True Silicon Carbide is a rather sharp sandpaper, it's very closed grain nature leads to excessive clogging on the finer grits, unless you are wet sanding your wood projects???
I say bring Garnet back, and leave the AO paper for the big box stores.


----------



## HapHazzard

I have to agree about garnet being better for "stringy" woods. I make a lot of tools, so most of the woodworking I do is turning tool handles out of Ash and Hickory. I love Hickory, but it's impossible to get a smooth, glossy finish with anything but garnet, even with totally dry wood-and you hardly ever use dried wood for turning.

This might just be a misperception, but I always thought garnet was sharper too, and that this was the reason it worked better. It seems like it cuts the wood fibers at the surface while the aluminum oxide pulls them until they break, leaving a fuzzy appearance.

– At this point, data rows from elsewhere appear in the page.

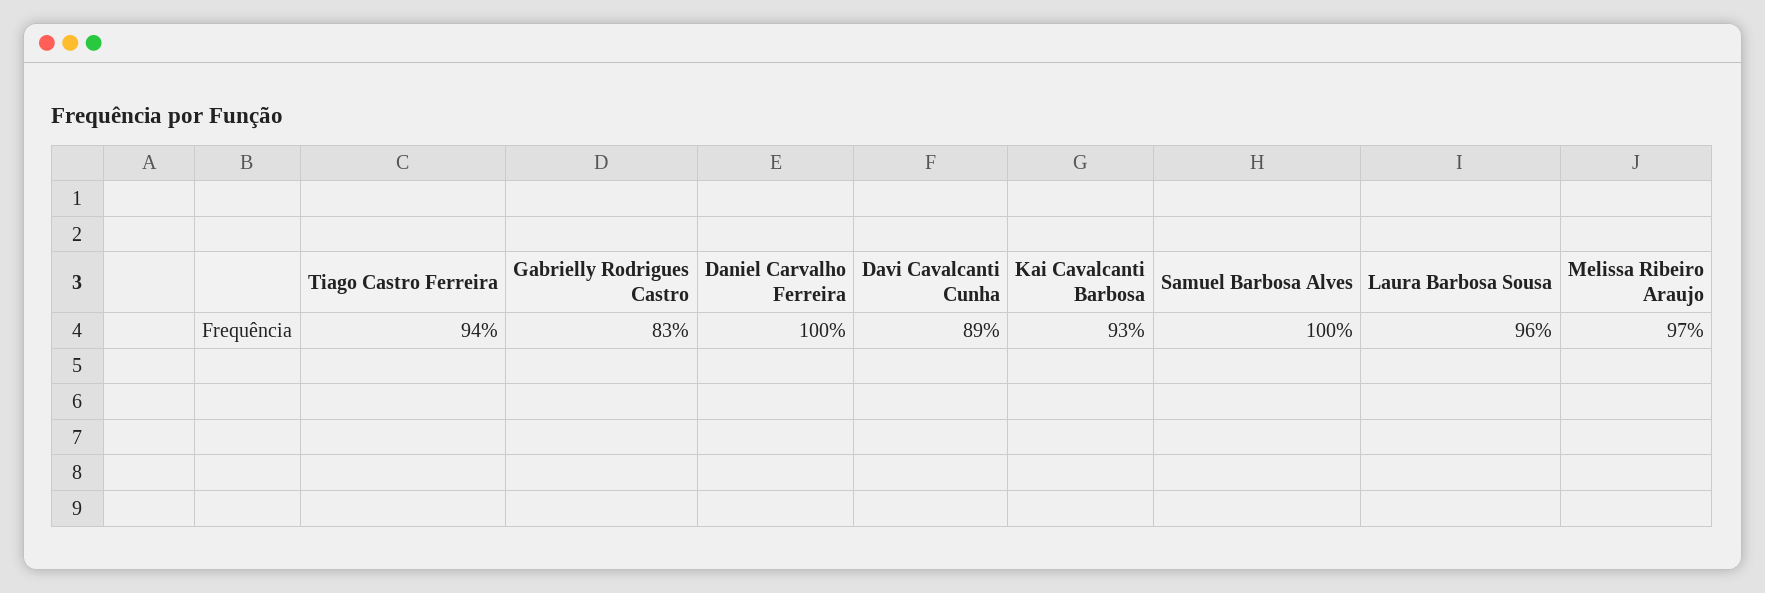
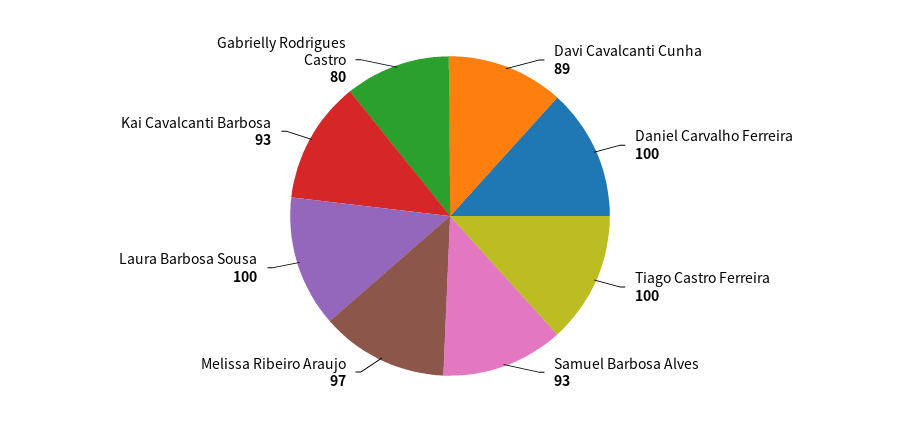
Tiago Castro Ferreira: 94 -> 100
Gabrielly Rodrigues Castro: 83 -> 80
Samuel Barbosa Alves: 100 -> 93
Laura Barbosa Sousa: 96 -> 100

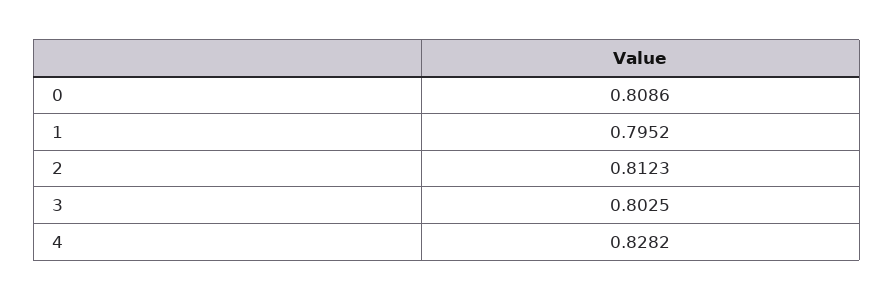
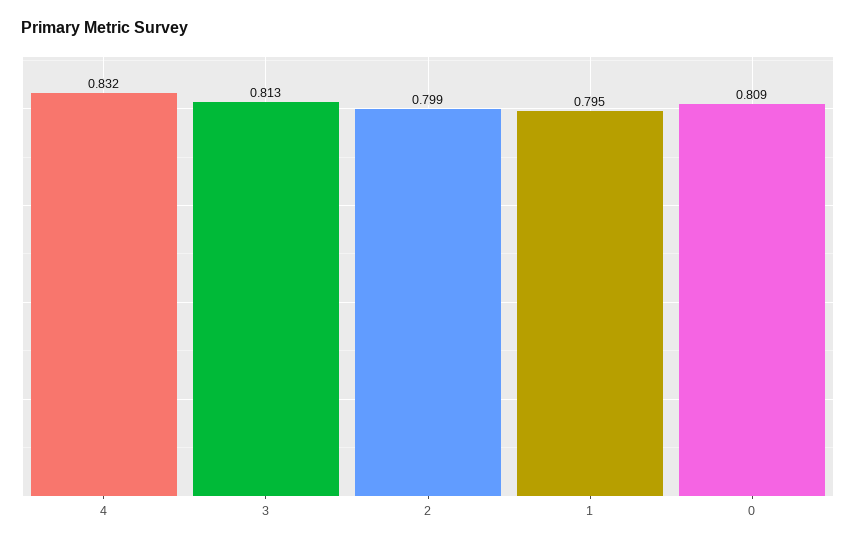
2: 0.8123 -> 0.799
3: 0.8025 -> 0.813
4: 0.8282 -> 0.832

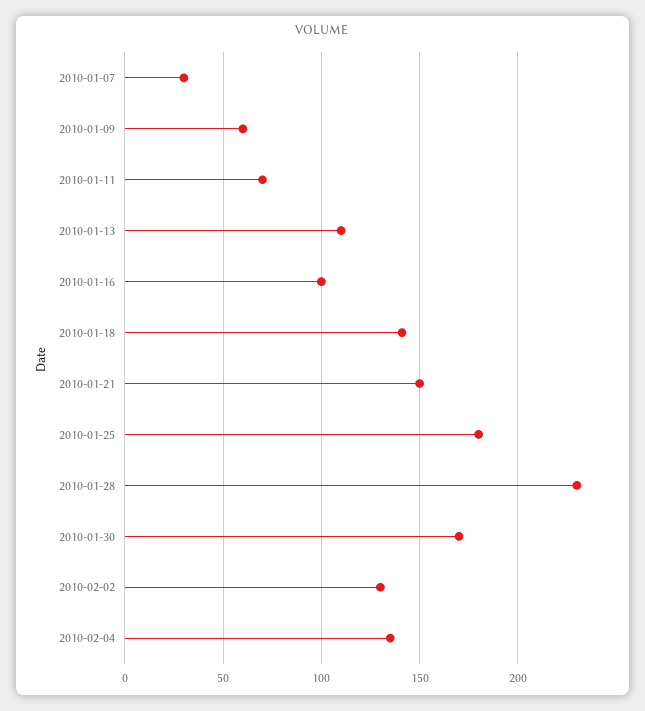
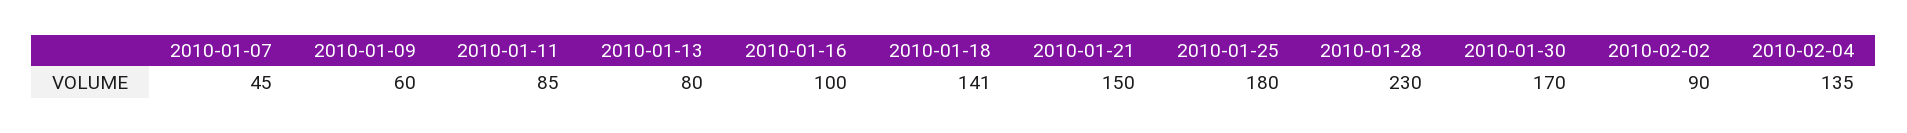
2010-01-07: 30 -> 45
2010-01-11: 70 -> 85
2010-01-13: 110 -> 80
2010-02-02: 130 -> 90

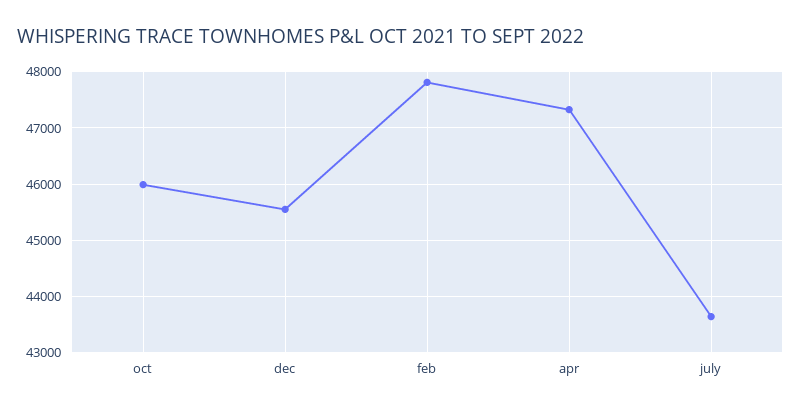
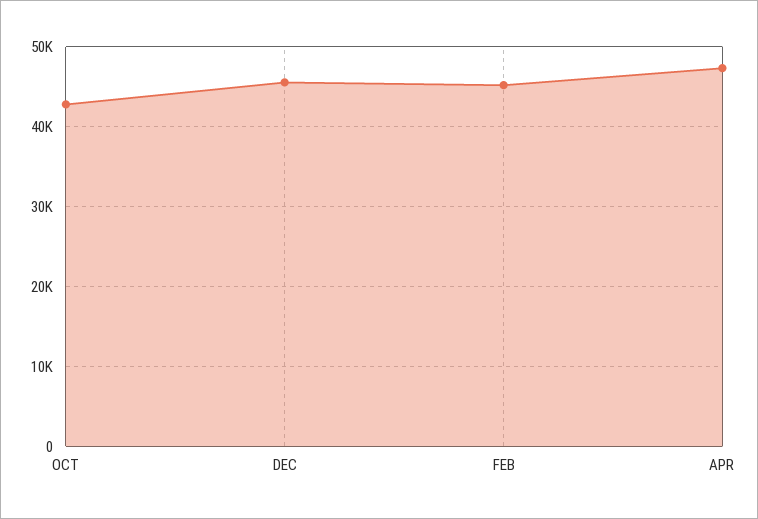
oct: 46000 -> 43000
feb: 47800 -> 45000
july: 43600 -> none

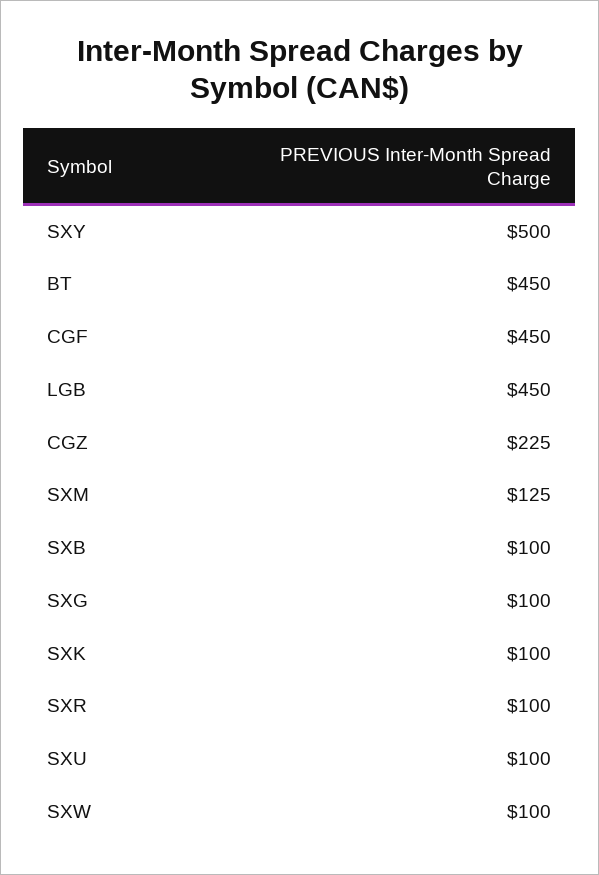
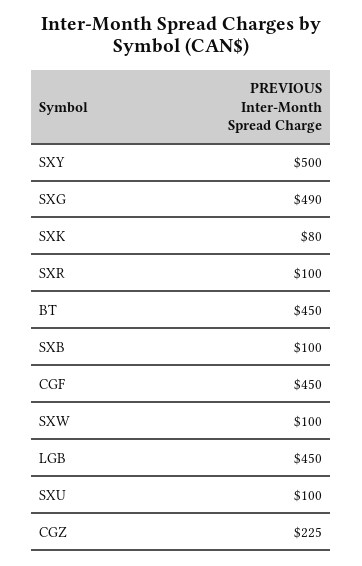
SXM: 125 -> none
SXG: 100 -> 490
SXK: 100 -> 80

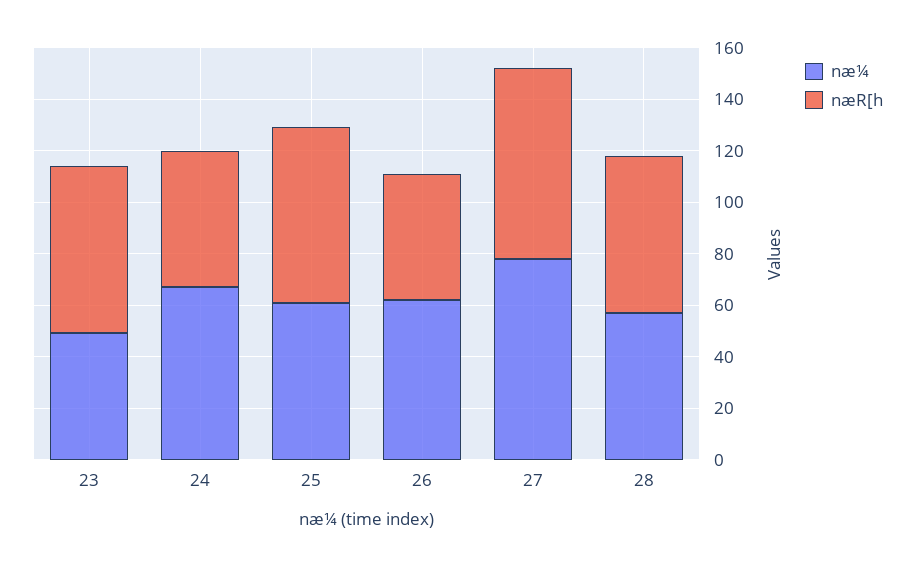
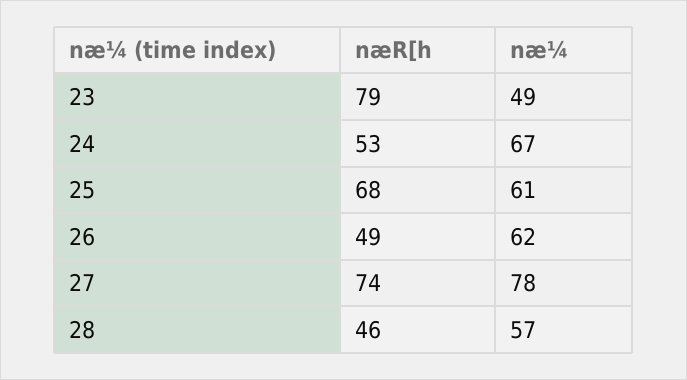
næR[h, 23: 65 -> 79
næR[h, 28: 60 -> 46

I'm also a little confused about which is more friable. I work in metal about as much as I do wood, and I wouldn't dream of using anything but emery cloth on metal. (Emery abrasives are made from a naturally-occuring aluminum oxide.) I have no idea how long the garnet would hold up, but the reason you don't use it-or even cheaper grades of aluminum oxide-is that the abrasives break off and become embedded in the metal. Considering the higher heat and and forces involved in metal sanding, if emery abrasives don't fracture in metal working, I wouldn't expect even the cheaper grades of aluminum oxide to do so while sanding wood, but then, the range of different grades of aluminum oxide is simply staggering. ¯\(ツ)/¯

Regarding silicon carbide, sure woodworkers do wet sanding: on finished surfaces.


----------



## MSoares

The post is old, but today I read an article that deals with it is resolved to recommend it to anyone who is interested.

This is the article entitled "I Hate Sanding" Playbook by Michael Dresdner, which was published in Woodworker's Journal - February 2015 (pg 82-84). In the last section, called An Extra-Special Step, Michael Dresdner justify the use of garnet sandpaper.

Best regards.


----------